There's a Wikia Search puff piece in the Los Angeles Times: Wikia's Weird Dream: "A new search engine from the minds behind Wikipedia relies on the human touch to outsmart Google. Does it stand a chance?"
It won't do any good for me to rant about this to my tiny audience, but I'll do it anyway in vain hope it'll show some of my critics that the hype I'm talking about does indeed exist:
Wikia, working from modest headquarters in San Mateo, Calif., is attempting something at least as audacious as Wikipedia's launch was in 2001: It is building a for-profit search engine to compete with Google. There are no legions of engineers. Instead, the endeavor is powered as nonprofit Wikipedia is: by volunteers. (Wikia and Wikipedia are different companies; all they have in common, besides a "by the people and for the people" philosophy, is their co-founder, Wales.)
Note how Wikia is given a halo effect from Wikipedia - "by the people and for the people" is much more accurately rendered "by the unpaid and for the investors". And later on, the answer as to how this sales-pitch works:
Why would volunteers donate their time to help a for-profit company?
"Wikia Search is basically doing something unique," says Mark Williams, an 18-year-old college student who lives on the south coast of England. He estimates that he puts in up to 20 hours a week rating search results for Wikia and writing mini-articles. "It's changing the future of how people can search, so that they know how and why certain results are coming up, and if they don't like the results then they can say so."

▶ _TO DO_
Please sum up the post about Wikia Search in two sentences.

▶ _RECORDS_
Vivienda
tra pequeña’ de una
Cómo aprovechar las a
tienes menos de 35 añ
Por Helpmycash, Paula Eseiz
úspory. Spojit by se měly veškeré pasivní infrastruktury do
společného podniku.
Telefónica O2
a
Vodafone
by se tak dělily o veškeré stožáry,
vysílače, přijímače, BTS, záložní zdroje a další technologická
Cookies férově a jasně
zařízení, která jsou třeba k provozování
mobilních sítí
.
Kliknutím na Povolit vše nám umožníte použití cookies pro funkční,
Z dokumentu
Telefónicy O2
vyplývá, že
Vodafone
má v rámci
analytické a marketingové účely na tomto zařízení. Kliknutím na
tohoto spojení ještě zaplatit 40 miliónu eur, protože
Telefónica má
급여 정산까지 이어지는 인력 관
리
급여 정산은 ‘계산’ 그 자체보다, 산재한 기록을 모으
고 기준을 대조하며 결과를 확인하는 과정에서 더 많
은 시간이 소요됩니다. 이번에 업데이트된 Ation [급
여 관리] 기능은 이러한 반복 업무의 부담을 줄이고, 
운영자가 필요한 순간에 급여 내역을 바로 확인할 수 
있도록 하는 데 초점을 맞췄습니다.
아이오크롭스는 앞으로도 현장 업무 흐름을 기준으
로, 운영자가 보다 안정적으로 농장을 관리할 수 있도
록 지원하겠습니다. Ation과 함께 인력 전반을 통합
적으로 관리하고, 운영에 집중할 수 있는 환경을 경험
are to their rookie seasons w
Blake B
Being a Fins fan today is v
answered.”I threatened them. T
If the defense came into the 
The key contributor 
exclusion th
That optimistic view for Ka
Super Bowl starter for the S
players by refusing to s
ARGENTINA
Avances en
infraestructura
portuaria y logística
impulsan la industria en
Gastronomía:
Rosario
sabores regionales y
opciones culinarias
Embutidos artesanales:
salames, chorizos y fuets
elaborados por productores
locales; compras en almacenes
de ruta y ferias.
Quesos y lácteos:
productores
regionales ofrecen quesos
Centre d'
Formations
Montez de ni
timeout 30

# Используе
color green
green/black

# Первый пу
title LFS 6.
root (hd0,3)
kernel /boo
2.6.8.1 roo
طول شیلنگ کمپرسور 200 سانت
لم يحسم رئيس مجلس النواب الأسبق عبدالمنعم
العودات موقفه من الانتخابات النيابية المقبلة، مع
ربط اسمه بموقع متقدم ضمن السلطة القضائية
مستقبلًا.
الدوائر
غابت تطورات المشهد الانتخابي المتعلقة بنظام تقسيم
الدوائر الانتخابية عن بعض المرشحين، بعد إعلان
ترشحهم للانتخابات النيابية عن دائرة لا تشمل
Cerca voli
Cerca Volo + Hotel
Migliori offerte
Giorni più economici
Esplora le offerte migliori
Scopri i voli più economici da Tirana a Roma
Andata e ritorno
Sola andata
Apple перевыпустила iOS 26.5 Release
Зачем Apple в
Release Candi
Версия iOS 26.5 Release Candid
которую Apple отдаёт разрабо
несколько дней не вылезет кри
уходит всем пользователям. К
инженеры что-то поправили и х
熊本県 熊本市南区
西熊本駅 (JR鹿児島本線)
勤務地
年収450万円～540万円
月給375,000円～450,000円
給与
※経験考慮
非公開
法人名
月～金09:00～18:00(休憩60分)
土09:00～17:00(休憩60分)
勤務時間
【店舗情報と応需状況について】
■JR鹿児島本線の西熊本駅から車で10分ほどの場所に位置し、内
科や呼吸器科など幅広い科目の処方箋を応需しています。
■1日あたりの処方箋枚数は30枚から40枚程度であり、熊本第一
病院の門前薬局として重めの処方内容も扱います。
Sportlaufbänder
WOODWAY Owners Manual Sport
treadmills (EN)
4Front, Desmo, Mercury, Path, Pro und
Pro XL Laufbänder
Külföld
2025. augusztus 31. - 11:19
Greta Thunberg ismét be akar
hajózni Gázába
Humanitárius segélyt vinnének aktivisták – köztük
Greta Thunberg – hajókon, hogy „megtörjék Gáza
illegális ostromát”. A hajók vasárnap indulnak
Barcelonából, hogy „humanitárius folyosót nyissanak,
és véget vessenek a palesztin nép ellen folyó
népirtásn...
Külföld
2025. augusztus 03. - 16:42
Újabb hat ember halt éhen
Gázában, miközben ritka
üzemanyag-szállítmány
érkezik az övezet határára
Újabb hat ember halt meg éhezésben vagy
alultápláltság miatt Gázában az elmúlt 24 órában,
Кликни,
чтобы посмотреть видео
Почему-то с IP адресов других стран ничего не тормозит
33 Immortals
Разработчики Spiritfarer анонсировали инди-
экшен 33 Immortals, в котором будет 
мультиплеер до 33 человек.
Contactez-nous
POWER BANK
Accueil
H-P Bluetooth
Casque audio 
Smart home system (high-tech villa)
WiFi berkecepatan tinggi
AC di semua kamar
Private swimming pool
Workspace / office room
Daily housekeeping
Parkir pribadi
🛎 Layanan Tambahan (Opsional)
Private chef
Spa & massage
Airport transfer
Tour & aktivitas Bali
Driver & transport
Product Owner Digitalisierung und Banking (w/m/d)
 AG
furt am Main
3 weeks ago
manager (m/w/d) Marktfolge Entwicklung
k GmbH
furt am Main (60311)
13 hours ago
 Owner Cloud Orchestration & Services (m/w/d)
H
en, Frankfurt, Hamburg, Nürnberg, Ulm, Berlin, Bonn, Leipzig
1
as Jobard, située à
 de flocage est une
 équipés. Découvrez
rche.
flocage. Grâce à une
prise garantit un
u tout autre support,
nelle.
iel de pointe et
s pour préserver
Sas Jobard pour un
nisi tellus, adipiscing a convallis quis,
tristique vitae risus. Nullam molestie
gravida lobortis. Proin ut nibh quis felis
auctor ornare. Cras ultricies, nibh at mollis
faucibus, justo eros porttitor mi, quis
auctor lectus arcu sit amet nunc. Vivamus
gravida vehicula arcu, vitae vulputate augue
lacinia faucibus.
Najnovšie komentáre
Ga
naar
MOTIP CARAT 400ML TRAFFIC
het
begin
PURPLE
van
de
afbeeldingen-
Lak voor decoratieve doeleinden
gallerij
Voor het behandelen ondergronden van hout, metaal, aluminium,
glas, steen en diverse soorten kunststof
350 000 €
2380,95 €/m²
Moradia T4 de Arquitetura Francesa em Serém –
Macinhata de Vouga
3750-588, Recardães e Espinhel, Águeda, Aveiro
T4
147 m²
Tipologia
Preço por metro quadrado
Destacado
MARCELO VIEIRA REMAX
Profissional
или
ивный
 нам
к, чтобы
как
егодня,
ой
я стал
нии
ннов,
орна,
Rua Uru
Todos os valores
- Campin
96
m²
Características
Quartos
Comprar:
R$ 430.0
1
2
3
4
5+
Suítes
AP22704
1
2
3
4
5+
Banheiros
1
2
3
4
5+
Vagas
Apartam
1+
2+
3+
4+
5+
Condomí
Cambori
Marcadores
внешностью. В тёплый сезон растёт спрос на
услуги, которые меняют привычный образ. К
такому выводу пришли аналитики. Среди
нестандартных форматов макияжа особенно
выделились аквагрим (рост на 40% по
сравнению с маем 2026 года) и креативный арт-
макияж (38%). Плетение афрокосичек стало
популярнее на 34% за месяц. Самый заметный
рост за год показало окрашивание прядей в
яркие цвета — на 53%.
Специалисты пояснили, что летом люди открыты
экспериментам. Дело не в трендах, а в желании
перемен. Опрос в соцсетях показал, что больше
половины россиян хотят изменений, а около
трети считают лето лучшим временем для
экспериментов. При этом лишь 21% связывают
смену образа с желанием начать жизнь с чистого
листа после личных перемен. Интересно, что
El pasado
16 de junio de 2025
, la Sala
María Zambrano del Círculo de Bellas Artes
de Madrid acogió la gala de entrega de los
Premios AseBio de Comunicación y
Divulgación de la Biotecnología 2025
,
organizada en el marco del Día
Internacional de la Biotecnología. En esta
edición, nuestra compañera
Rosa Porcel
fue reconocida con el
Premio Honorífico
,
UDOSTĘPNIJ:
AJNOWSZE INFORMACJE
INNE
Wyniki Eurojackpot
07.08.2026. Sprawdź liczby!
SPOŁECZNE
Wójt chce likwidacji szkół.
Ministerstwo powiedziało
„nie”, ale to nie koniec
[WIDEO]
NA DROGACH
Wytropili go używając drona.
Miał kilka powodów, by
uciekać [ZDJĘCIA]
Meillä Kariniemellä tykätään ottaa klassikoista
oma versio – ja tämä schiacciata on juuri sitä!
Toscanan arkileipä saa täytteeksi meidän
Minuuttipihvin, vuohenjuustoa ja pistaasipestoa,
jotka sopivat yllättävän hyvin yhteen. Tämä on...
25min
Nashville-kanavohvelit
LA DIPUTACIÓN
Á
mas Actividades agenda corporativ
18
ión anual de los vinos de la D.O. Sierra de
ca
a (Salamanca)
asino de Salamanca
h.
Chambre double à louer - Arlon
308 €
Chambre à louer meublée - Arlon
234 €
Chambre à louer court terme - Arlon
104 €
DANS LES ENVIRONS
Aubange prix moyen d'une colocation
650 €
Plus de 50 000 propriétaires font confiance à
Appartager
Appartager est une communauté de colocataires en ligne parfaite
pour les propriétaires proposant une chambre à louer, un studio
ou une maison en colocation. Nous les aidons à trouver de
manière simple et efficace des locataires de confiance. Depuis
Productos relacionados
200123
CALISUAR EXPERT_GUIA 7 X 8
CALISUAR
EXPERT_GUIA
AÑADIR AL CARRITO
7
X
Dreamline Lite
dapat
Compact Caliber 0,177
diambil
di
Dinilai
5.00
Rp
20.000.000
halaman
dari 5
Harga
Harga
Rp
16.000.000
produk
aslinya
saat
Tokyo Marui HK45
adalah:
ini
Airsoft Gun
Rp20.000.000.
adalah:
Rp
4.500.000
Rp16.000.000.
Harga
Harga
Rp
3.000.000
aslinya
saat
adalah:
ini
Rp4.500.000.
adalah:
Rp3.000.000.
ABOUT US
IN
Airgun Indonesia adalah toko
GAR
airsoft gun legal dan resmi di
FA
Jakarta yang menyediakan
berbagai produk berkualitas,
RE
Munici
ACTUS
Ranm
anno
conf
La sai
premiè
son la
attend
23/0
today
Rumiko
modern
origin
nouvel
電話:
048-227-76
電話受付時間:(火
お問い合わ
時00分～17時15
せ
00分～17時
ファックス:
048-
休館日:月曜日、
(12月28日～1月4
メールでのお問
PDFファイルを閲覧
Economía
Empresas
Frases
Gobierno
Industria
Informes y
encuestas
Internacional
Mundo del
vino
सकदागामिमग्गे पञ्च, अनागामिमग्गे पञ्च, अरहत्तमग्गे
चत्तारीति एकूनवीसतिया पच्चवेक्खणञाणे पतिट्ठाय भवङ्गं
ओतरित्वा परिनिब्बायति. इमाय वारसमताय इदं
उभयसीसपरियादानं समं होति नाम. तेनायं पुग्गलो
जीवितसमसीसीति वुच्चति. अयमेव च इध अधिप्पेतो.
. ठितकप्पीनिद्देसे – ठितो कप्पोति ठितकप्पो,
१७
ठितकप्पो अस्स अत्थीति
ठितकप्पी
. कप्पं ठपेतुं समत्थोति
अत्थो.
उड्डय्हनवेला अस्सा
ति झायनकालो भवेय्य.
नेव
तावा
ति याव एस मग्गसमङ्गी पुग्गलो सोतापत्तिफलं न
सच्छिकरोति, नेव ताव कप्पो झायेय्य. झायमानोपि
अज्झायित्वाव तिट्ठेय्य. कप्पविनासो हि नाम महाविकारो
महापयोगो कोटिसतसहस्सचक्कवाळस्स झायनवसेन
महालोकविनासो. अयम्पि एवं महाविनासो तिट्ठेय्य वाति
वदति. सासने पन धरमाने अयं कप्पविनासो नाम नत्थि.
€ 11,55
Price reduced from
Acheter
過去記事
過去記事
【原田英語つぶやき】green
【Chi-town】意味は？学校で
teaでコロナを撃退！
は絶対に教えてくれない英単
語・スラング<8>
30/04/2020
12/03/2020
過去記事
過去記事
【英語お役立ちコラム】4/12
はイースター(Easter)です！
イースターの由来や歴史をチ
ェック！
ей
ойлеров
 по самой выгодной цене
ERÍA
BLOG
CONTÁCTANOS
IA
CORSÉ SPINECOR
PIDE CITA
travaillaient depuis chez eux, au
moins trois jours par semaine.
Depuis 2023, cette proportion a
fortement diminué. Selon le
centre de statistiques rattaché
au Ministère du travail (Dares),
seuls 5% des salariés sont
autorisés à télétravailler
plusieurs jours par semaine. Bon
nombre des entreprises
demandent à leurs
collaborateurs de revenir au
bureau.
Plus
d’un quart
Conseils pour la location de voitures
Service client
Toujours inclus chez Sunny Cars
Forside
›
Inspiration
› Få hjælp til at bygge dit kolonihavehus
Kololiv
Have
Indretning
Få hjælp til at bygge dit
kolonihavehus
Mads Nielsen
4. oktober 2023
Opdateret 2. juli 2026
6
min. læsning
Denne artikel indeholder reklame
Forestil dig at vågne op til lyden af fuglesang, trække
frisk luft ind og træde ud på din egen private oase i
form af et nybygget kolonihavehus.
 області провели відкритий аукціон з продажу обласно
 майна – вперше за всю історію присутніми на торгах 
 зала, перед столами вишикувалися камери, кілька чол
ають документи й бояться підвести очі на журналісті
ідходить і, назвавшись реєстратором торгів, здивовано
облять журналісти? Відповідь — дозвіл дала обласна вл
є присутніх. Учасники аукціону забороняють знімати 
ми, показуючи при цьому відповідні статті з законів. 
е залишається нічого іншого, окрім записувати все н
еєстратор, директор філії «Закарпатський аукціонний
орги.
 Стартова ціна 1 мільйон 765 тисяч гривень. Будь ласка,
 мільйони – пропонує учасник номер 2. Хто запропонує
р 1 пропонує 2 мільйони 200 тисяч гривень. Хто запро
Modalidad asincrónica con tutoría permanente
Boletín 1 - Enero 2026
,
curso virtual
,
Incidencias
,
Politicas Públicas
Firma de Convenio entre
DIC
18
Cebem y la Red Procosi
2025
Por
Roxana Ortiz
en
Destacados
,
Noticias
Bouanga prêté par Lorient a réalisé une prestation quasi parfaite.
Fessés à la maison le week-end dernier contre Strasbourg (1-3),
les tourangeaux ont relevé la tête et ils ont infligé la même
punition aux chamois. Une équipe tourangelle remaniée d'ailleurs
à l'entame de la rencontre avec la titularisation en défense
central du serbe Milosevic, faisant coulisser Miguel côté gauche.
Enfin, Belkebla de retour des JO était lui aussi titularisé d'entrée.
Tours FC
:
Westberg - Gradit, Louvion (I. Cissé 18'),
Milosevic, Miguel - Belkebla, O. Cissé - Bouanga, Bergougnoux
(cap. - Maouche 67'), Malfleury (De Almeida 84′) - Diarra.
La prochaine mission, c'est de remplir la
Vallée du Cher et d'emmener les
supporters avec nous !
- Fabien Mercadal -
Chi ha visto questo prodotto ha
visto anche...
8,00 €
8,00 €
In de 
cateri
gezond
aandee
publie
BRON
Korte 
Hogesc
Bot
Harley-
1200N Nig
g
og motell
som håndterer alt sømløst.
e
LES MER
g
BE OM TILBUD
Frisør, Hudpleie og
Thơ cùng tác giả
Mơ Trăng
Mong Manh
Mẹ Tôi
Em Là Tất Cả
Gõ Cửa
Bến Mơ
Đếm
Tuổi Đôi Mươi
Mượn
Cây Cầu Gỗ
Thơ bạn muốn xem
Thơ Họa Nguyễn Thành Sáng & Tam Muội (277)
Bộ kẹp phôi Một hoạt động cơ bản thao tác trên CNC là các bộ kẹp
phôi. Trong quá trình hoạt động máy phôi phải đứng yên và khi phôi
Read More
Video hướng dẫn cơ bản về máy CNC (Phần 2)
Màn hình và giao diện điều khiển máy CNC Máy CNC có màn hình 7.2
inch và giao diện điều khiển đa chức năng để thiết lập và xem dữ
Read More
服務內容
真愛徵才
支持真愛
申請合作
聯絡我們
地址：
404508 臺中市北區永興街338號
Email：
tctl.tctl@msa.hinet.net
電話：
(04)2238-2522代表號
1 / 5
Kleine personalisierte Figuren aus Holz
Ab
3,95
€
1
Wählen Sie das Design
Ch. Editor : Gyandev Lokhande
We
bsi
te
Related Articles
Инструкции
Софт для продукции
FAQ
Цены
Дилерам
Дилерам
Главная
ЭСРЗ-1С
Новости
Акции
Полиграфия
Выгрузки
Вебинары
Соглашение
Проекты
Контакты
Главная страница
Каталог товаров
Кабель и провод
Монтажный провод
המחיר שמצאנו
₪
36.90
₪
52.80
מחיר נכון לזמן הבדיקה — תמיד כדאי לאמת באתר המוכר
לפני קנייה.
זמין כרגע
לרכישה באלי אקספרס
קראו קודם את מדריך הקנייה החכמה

▶ _ANSWER BOX_
The writer calls a Los Angeles Times article a puff piece for casting a Wikipedia halo over Wikia Search, a for-profit search engine built by volunteers to compete with Google. The writer argues that its "by the people and for the people" philosophy is better rendered "by the unpaid and for the investors," and cites the article's account of an 18-year-old volunteer who rates search results for up to 20 hours a week as showing how the sales pitch works.